[WHAT THE TASK ASKS]: Where the material below has a line containing "END uio_in[3]", start repeating exactly, and keep going through the line containing "RECT 125.610 153.980", with no other lines.

SOURCE MATERIAL START

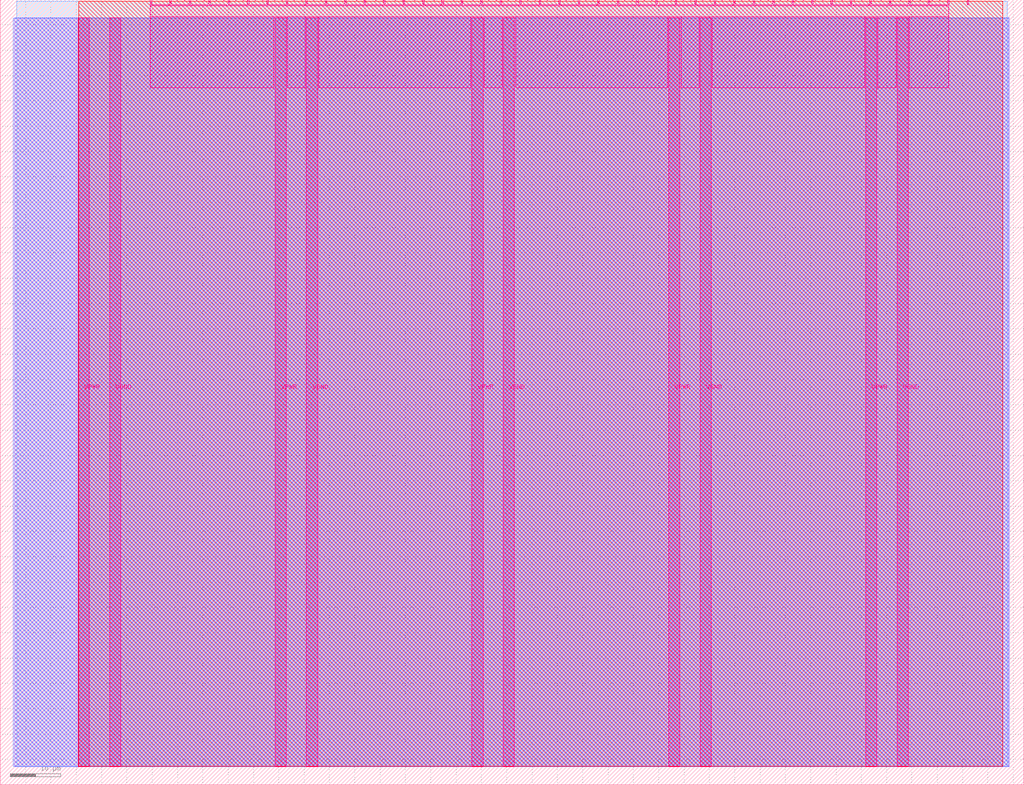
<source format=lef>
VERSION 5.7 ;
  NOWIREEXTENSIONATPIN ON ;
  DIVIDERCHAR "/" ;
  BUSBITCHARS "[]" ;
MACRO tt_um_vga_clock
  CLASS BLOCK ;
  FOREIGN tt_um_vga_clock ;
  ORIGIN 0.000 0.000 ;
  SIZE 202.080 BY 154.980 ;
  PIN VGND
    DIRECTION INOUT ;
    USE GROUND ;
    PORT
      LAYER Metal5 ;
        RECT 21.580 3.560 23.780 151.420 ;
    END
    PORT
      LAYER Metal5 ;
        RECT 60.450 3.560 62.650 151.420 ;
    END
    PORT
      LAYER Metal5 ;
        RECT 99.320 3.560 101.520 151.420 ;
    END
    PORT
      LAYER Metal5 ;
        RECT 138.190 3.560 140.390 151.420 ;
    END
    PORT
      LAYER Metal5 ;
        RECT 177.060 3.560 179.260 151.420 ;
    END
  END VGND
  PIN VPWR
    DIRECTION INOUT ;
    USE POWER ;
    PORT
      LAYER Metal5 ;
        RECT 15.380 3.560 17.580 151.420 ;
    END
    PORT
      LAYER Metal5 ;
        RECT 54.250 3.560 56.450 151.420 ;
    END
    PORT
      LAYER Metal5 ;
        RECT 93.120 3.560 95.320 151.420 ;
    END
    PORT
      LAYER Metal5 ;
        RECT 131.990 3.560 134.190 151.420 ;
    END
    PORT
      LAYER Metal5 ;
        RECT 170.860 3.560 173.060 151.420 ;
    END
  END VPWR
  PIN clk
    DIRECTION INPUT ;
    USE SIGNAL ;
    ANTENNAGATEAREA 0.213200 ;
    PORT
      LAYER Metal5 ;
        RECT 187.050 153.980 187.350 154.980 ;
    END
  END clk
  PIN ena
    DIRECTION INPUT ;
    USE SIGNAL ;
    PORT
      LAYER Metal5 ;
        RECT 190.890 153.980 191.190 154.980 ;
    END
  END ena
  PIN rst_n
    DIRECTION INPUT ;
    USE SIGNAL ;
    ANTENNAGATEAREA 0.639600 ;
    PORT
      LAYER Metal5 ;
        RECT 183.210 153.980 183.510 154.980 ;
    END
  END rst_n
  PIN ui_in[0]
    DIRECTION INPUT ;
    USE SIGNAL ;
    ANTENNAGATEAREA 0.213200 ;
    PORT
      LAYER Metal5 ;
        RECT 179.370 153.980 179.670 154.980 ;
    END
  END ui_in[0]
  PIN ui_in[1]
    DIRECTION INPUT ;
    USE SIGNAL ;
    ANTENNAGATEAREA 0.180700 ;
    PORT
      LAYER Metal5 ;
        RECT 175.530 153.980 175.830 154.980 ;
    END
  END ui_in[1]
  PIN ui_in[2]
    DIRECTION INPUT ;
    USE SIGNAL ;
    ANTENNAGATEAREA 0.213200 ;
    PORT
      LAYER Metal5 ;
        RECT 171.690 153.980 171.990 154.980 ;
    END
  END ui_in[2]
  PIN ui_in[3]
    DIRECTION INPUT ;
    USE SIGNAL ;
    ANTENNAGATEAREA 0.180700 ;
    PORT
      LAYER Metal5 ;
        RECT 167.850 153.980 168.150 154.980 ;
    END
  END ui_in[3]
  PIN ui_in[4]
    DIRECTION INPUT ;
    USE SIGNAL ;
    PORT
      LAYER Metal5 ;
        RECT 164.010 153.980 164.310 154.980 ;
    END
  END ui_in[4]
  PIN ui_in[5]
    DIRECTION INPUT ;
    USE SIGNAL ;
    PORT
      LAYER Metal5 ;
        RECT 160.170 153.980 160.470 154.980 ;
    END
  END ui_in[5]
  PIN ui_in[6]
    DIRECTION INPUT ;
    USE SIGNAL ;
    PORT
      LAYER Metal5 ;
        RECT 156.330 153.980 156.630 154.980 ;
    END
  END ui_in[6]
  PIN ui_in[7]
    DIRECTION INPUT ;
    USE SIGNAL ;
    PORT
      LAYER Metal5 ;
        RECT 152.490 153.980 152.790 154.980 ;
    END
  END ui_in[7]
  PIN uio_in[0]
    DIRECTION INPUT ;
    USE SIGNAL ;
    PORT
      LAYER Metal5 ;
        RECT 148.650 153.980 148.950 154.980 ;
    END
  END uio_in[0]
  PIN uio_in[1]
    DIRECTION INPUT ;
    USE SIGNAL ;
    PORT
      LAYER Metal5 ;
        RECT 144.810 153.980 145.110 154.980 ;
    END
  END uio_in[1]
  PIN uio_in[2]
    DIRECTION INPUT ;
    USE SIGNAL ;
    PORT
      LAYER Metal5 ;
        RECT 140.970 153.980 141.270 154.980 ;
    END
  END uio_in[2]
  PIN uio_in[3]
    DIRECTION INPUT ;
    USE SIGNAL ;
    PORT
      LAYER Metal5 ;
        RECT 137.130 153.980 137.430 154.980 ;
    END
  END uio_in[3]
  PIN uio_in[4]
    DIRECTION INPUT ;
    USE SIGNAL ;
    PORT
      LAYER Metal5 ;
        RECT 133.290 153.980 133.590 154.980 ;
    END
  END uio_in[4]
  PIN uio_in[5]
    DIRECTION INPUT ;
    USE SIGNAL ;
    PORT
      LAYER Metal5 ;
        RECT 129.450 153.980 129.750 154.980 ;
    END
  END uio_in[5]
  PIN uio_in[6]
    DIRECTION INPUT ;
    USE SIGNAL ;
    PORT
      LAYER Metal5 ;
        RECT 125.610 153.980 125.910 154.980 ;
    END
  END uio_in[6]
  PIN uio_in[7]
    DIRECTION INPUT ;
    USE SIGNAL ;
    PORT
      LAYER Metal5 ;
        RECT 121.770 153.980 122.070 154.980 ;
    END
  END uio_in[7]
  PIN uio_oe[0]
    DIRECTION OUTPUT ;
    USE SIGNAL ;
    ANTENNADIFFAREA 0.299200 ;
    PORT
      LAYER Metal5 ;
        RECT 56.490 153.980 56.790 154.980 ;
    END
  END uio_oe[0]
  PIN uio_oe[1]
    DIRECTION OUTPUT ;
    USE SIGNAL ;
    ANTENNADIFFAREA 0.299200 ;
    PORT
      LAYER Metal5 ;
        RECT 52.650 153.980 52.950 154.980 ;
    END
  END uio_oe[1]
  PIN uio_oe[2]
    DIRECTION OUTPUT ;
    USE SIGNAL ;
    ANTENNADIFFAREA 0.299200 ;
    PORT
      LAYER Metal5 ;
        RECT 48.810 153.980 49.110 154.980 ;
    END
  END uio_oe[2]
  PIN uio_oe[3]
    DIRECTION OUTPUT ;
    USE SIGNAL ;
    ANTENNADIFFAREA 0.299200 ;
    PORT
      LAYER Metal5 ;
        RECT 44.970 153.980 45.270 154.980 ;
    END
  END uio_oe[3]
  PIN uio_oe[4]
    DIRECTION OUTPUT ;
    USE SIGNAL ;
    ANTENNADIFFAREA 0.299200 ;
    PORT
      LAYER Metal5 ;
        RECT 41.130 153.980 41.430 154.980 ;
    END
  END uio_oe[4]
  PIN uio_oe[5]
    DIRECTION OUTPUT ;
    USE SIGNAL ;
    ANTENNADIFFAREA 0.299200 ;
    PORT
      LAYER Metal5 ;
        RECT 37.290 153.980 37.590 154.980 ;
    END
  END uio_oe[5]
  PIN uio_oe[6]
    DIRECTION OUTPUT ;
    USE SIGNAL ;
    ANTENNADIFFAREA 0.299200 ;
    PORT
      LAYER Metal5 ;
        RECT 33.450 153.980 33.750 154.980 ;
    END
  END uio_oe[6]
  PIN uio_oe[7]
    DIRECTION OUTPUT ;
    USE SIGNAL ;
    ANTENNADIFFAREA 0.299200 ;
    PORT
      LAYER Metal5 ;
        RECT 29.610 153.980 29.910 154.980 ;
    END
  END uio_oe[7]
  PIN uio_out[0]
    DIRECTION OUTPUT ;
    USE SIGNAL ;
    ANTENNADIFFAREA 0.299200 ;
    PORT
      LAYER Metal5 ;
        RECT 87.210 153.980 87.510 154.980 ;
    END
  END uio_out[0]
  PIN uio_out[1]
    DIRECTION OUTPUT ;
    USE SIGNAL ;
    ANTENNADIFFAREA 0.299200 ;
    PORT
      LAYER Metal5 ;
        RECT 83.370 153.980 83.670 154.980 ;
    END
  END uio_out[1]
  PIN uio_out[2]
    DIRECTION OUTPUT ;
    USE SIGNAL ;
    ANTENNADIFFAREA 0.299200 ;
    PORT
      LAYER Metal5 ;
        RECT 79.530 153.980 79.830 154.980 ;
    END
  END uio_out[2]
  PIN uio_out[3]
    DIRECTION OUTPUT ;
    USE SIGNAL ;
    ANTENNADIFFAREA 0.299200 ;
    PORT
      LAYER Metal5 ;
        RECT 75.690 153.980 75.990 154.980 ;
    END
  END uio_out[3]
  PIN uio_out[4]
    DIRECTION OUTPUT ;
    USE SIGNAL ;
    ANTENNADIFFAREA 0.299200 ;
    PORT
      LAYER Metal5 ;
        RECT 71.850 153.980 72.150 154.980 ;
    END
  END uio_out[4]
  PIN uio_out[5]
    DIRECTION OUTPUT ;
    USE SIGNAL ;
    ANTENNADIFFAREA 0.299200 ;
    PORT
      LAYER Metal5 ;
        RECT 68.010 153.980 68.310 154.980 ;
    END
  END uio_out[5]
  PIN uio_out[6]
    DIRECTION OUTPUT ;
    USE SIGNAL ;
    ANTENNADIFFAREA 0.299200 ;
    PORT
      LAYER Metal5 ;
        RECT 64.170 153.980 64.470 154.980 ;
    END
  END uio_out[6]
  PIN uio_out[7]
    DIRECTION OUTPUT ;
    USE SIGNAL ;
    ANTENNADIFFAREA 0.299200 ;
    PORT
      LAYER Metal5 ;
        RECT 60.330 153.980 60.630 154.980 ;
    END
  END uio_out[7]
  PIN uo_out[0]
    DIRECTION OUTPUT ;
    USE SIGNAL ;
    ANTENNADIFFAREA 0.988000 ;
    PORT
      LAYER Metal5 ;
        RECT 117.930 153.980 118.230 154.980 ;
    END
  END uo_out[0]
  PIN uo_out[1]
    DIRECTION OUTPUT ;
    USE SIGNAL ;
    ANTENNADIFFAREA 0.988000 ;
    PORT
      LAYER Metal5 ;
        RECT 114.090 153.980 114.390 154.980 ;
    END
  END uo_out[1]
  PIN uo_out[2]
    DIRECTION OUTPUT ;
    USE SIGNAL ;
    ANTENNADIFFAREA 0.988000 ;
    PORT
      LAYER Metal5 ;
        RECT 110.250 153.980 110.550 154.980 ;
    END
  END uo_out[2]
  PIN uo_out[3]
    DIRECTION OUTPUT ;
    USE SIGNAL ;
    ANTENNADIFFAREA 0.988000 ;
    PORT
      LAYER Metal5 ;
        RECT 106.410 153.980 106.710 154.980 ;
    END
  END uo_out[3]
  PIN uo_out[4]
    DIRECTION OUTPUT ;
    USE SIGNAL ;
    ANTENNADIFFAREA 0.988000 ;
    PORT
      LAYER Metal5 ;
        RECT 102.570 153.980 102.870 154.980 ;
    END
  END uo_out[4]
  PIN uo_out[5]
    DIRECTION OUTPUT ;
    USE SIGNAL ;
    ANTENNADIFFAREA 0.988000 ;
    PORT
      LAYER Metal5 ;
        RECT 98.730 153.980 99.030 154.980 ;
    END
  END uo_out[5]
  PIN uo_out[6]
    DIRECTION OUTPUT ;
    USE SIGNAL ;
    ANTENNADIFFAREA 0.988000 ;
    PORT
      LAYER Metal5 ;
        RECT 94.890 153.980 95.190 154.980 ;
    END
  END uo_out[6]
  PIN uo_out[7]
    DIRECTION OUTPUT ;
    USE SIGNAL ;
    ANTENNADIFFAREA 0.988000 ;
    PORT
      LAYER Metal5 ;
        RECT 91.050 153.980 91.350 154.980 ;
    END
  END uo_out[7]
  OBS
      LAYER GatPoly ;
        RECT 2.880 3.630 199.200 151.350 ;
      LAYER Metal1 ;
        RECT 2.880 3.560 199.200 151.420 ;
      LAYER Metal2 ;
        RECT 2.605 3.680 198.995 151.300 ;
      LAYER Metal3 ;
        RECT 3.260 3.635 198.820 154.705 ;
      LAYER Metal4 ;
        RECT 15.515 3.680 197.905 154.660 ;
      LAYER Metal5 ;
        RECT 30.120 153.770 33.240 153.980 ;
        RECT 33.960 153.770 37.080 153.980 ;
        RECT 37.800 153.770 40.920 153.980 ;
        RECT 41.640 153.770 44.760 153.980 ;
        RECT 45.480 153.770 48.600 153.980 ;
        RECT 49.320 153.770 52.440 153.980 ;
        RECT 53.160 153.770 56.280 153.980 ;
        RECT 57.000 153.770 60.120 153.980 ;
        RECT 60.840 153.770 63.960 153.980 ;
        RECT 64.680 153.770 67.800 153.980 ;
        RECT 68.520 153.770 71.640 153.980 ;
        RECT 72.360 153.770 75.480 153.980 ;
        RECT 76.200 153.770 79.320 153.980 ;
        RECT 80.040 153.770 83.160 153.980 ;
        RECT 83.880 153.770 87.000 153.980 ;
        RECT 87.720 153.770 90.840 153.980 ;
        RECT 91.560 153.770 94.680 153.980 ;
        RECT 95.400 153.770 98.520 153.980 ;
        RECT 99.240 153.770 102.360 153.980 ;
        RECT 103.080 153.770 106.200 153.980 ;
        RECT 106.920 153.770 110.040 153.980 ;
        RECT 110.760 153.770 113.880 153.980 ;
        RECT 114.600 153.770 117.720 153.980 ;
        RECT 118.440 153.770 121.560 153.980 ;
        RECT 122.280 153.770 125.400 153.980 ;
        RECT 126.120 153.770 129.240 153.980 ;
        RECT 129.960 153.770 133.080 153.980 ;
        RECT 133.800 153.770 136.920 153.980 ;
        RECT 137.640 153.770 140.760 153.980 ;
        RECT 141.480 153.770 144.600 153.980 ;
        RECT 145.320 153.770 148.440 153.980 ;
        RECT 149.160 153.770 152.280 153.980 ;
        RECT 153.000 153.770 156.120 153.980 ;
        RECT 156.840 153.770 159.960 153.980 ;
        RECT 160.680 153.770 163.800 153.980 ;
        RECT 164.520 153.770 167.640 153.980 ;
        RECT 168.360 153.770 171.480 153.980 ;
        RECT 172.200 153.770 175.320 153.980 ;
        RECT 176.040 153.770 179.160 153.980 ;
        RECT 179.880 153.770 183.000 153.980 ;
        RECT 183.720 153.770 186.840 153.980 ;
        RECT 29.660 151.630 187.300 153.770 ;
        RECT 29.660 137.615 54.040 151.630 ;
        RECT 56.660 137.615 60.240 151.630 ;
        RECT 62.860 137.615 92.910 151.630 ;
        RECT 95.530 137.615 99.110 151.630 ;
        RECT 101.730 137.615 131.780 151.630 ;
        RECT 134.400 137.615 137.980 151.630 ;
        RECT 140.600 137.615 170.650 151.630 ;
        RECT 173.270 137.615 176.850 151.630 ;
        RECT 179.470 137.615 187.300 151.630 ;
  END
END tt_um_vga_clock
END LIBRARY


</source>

SOURCE MATERIAL END
SOURCE MATERIAL START

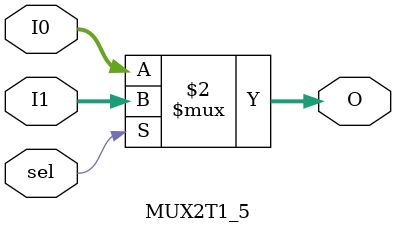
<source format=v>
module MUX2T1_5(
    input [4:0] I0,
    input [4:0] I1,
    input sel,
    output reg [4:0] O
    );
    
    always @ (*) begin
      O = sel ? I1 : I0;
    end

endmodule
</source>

SOURCE MATERIAL END

[WRITTEN ANSWER]:
  END uio_in[3]
  PIN uio_in[4]
    DIRECTION INPUT ;
    USE SIGNAL ;
    PORT
      LAYER Metal5 ;
        RECT 133.290 153.980 133.590 154.980 ;
    END
  END uio_in[4]
  PIN uio_in[5]
    DIRECTION INPUT ;
    USE SIGNAL ;
    PORT
      LAYER Metal5 ;
        RECT 129.450 153.980 129.750 154.980 ;
    END
  END uio_in[5]
  PIN uio_in[6]
    DIRECTION INPUT ;
    USE SIGNAL ;
    PORT
      LAYER Metal5 ;
        RECT 125.610 153.980 125.910 154.980 ;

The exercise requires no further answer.